Francis Grass le confirme, aucune des solutions étudiées n’a pu répondre aux questions. Mais une nouvelle piste « est en cours de discussion, avec le théâtre du Ring. Cela pourrait convenir pour une partie de l’activité, celle de la formation. Ce qui pourrait régler une partie du problème ».
L’adjoint indique que les recherches se poursuivent, en soulignant que la Ville ne possède aucun local disponible instantanément. « On ne baisse pas les bras », répond-il.
Autre problématique : la coupe des aides financières
Au-delà de la problématique du déménagement, l’équipe du Hangar, accompagnée par la Région et la Ville de Toulouse, a été confrontée à une autre grande difficulté : la coupe de ses aides financières. « Chaque année, la Région commande des places pour délivrer des formations professionnelles, qui se traduisent en rémunération pour nous. Nous répondons à un appel d’offres. On avait 14 places quand on a fait le marché en 2023. Elles n’étaient plus que huit en 2024. On a réussi à en avoir 11 par la suite parce qu’on avait râlé », racontent Didier Roux et Lise Avignon.Les capacités financières étant très réduites cette année avec la ponction du gouvernement, « on nous a dit d’attendre ». Puis, en février, le couperet tombe : « zéro place pour le spectacle vivant ». Le co-fondateur tombe des nues. « Nous, nous avions fait notre sélection de candidats depuis septembre. Des jeunes sont venus s’installer à Toulouse. Certains avaient mis en suspens leur contrat et on n’avait plus rien à leur proposer. Pour nous, c’est un manque de 65 000 euros, soit 45-50% de notre budget global. » Contactée par Actu Toulouse, la Région informe qu’un premier financement avait été débloqué « sans contribution de la part de l’État et dans l’attente de l’issue des négociations sur la clôture du Plan d’Investissement dans les Compétences (PIC) 2019-2023 ». Ces dernières ne s’avèrent pas « complètement favorables », commente la Région. Mais la collectivité explique, néanmoins, « s’engager sur la mise en œuvre du PIC en 2025, dans un contexte budgétaire contraint ».Une nouvelle vague de commandes de formations qualifiantes est lancée, « notamment dans le champ du spectacle vivant. La Région financera ainsi dans les prochains jours, à hauteur de 45 000 euros, la formation des comédiens du Théâtre du Hangar à Toulouse auxquels s’ajoute la rémunération des stagiaires en formation. Elle a, par ailleurs, organisé début mars une rencontre avec les organismes de formation du secteur pour échanger avec eux sur leurs besoins ».
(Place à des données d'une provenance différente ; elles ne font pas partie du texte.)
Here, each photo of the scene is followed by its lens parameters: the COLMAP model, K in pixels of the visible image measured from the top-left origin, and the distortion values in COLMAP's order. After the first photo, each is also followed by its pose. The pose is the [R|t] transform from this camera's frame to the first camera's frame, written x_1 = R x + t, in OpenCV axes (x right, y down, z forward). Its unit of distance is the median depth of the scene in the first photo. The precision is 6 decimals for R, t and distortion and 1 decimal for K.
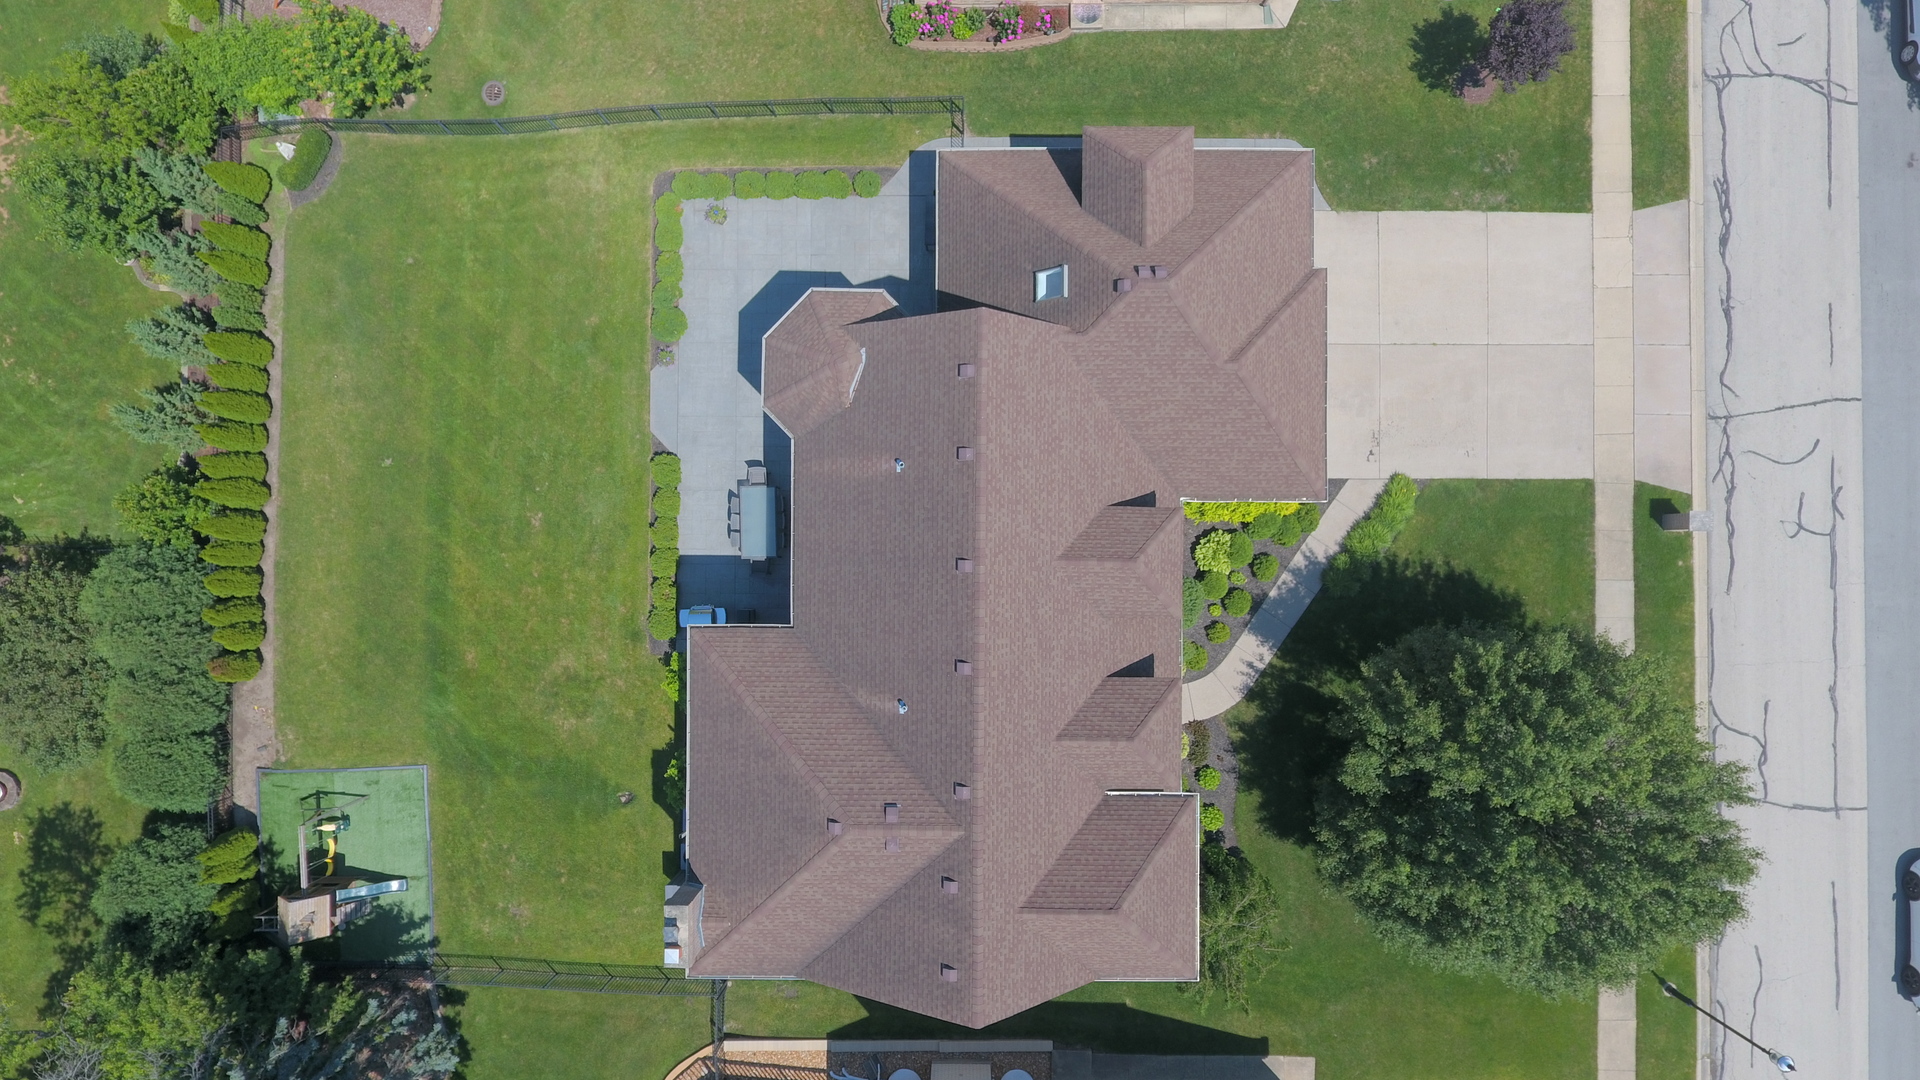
lens RADIAL K [[1137.1, 0, 957.8], [0, 1137.1, 554.1], [0, 0, 1]] dist [-0.006282, -0.003570]
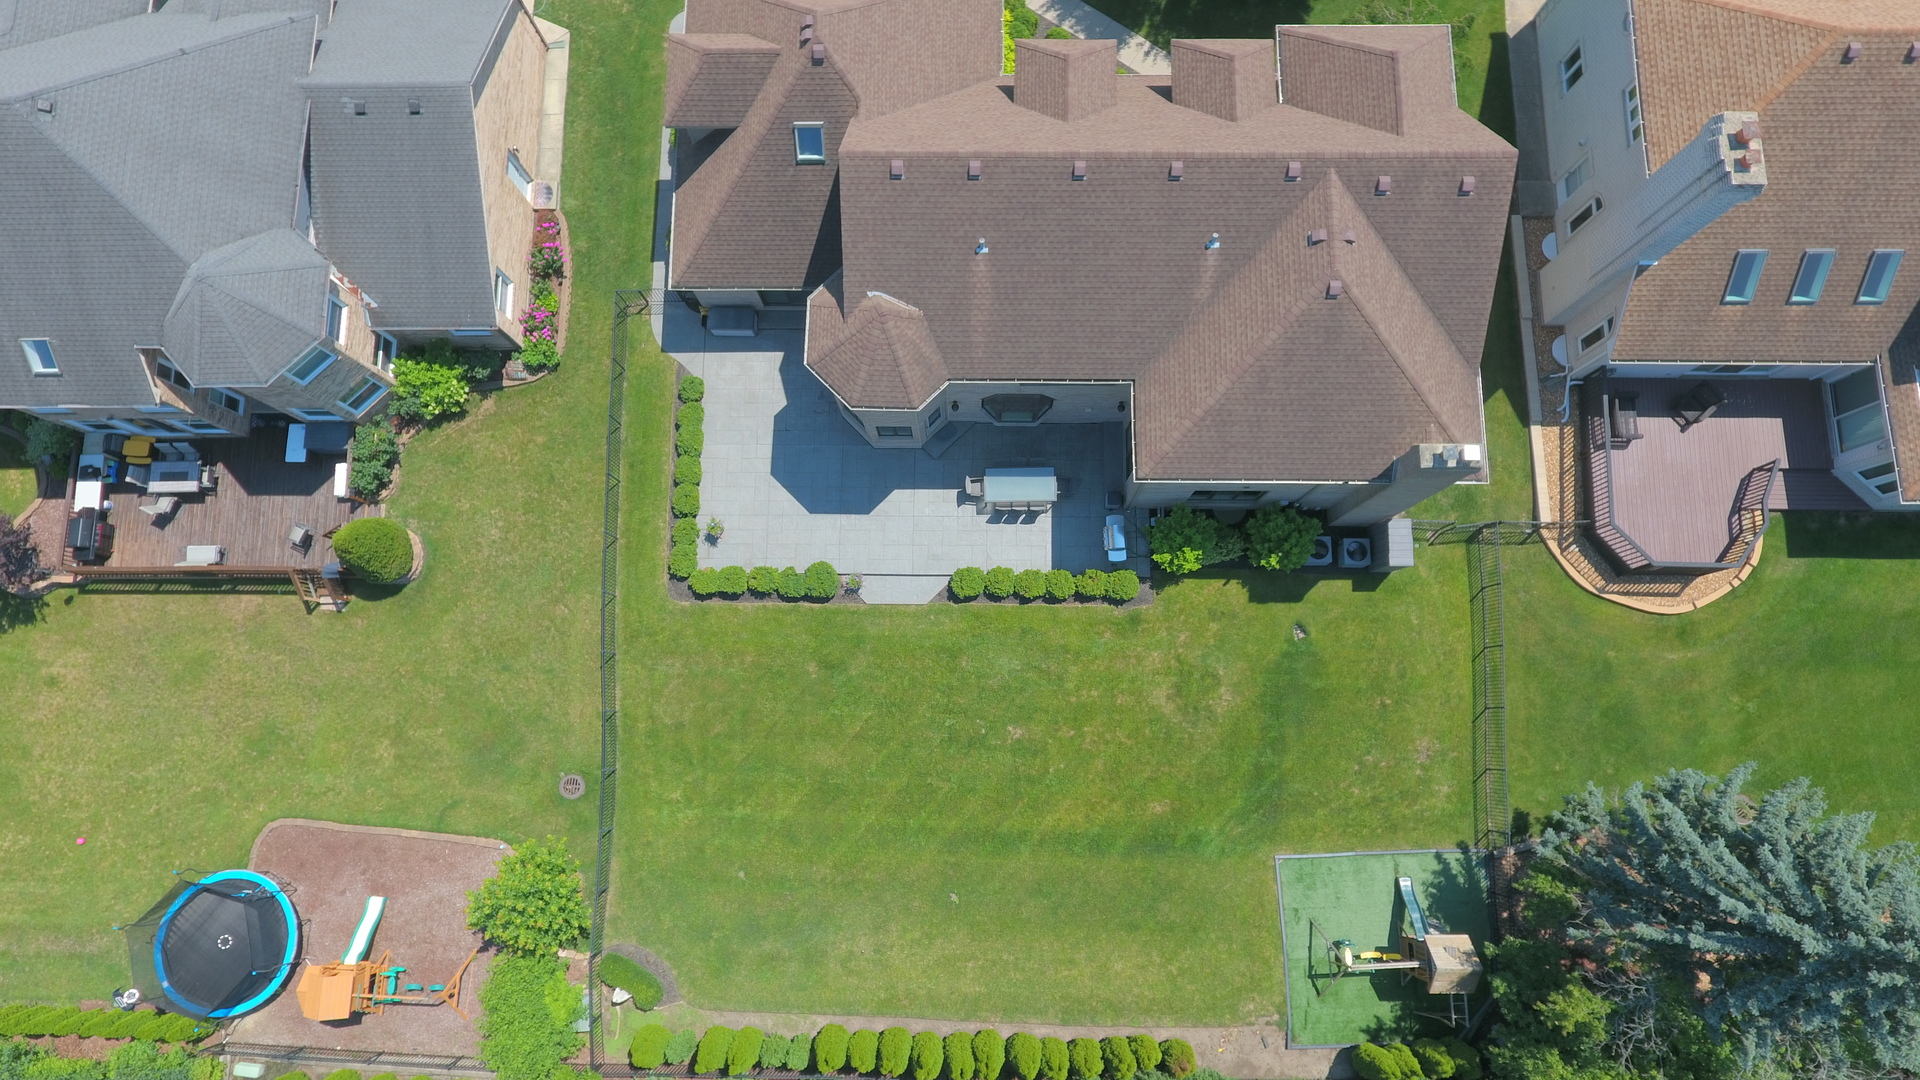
lens RADIAL K [[1137.1, 0, 951.3], [0, 1137.1, 542.2], [0, 0, 1]] dist [-0.006282, -0.003570]
pose [[0.005402, -0.981187, 0.192986, -0.411429], [0.999761, 0.001210, -0.021832, -0.065480], [0.021187, 0.193058, 0.980959, 0.016294]]
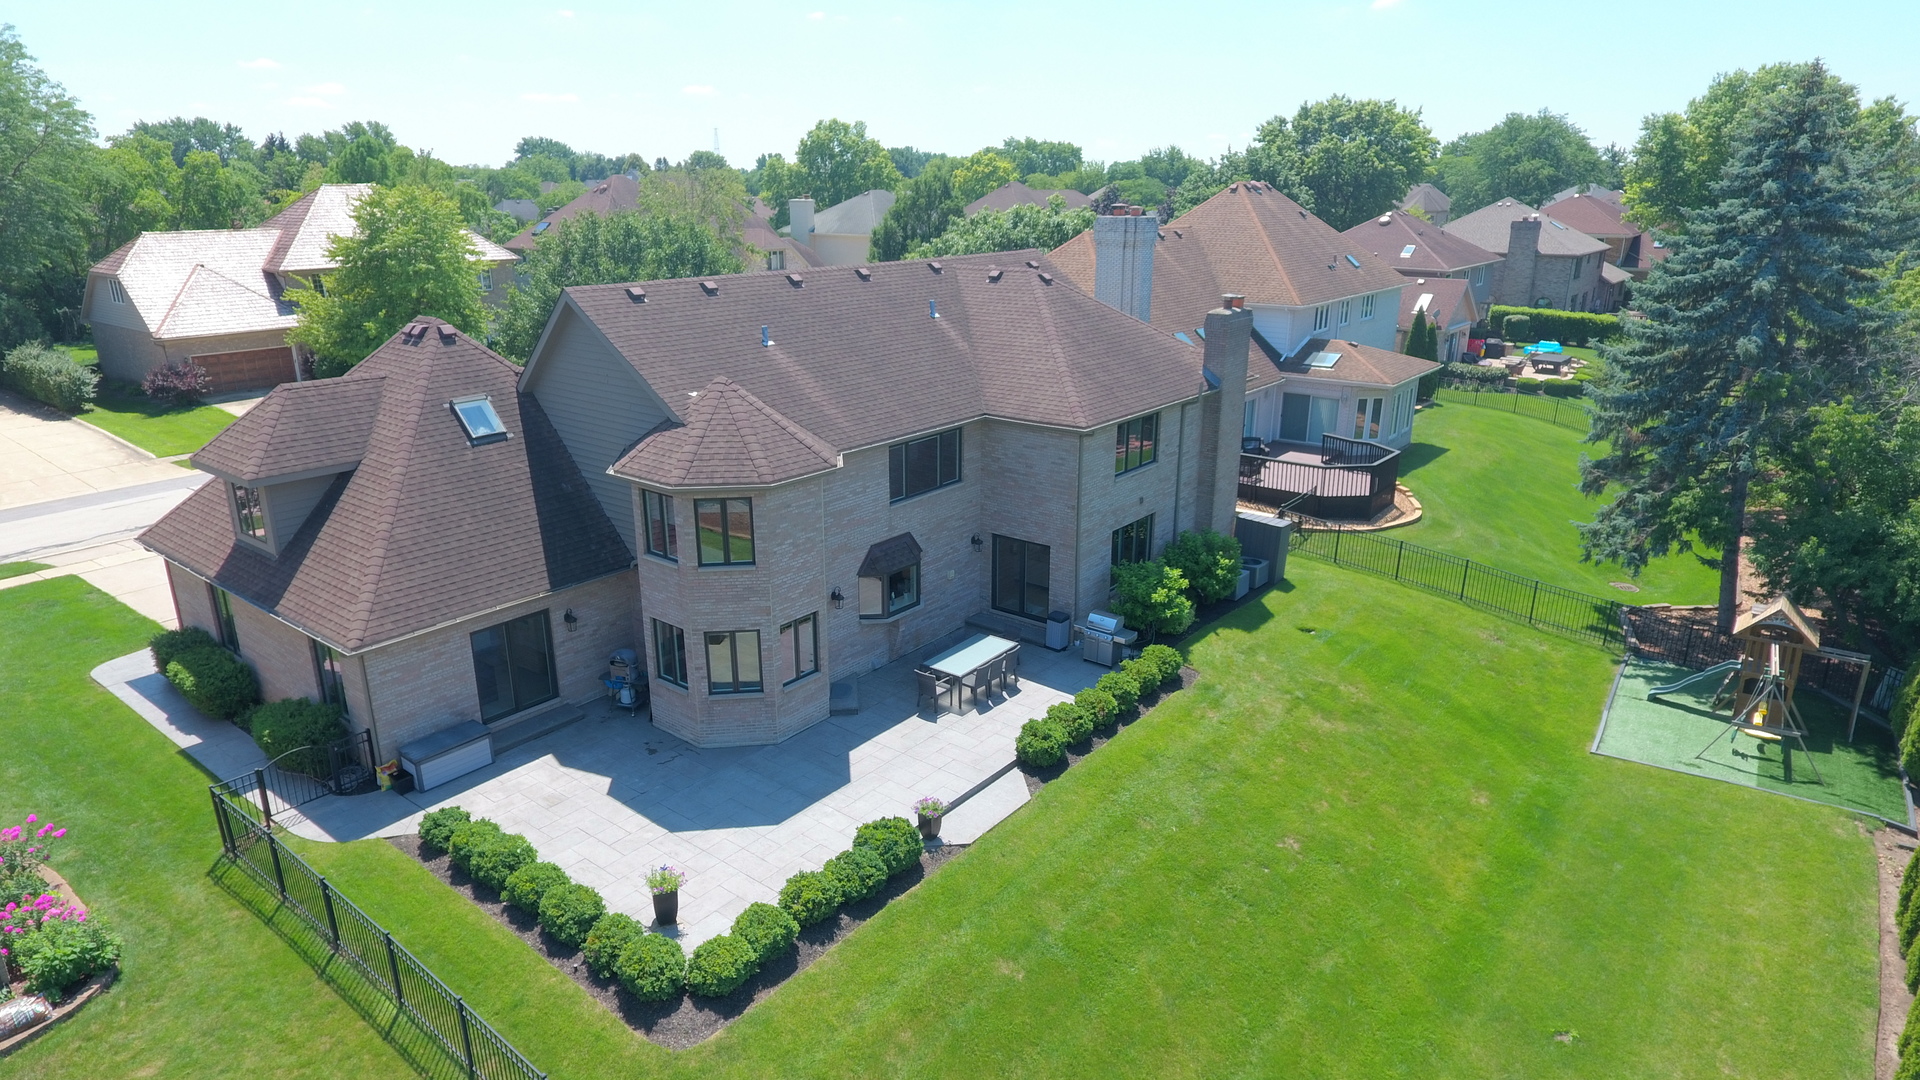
lens RADIAL K [[1137.1, 0, 922.8], [0, 1137.1, 547.0], [0, 0, 1]] dist [-0.006282, -0.003570]
pose [[-0.778125, -0.188188, 0.599255, -0.562773], [0.628107, -0.235894, 0.741509, -0.558135], [0.001817, 0.953383, 0.301757, 0.705861]]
« Moralement, on peut parler de détresse »
« Pour nous, ça a été neuf mois perdus, souligne Didier Roux. Cela ne servirait à rien de faire un recours en justice, ne serait-ce que pour l’argument du bien commun« , explique le co-fondateur du théâtre.
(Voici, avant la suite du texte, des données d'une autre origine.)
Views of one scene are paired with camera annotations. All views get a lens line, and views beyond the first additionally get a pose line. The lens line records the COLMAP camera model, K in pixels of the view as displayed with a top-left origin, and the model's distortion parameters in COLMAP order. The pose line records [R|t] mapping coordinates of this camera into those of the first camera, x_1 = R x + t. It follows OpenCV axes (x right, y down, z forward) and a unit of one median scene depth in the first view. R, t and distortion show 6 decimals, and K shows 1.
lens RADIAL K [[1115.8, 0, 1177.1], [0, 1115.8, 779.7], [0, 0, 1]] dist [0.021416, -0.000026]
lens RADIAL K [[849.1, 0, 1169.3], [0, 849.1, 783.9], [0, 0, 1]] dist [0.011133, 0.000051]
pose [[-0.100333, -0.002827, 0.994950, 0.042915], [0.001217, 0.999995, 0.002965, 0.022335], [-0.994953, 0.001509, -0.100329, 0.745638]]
En attendant de trouver solution, l’équipe du Hangar poursuit ses missions comme elle le peut. « On essaie de garder des liens avec le milieu. Finalement, on travaille pour espérer vraiment travailler par la suite, confesse Lise Avignon. Moralement, on peut parler de détresse. Ce que l’on vit, ce que l’on traverse nous ici, c’est d’une brutalité et d’une violence qui nous sidère. C’est la destruction d’un outil de travail de 25 ans ».
On pourrait tout lâcher, mais il y a une vraie demande. On donne des formations professionnelles pour les comédiens la majeure partie du temps, sur comment on monte sa compagnie… Notre dernier spectacle, c’était en novembre. On a fait six soirs pleins. On a même dû refuser du monde.
Qui pour accueillir le théâtre ?
L’équipe du Hangar n’a d’autre choix que de jeter des bouteilles à la mer. « On est en recherche d’un lieu que l’on pourrait louer, entre 100 et 120 m² où l’on puisse faire l’accueil et donner des formations. Notre rêve serait d’avoir une salle de 100 places. » Le théâtre se dit même prêt à partir de Toulouse pour investir une commune en première couronne.
De son côté, Francis Grass disait aussi vouloir sonder les Villes de la métropole fin mars. « Je poserai la question en commission », s’était-il engagé. L’appel est lancé.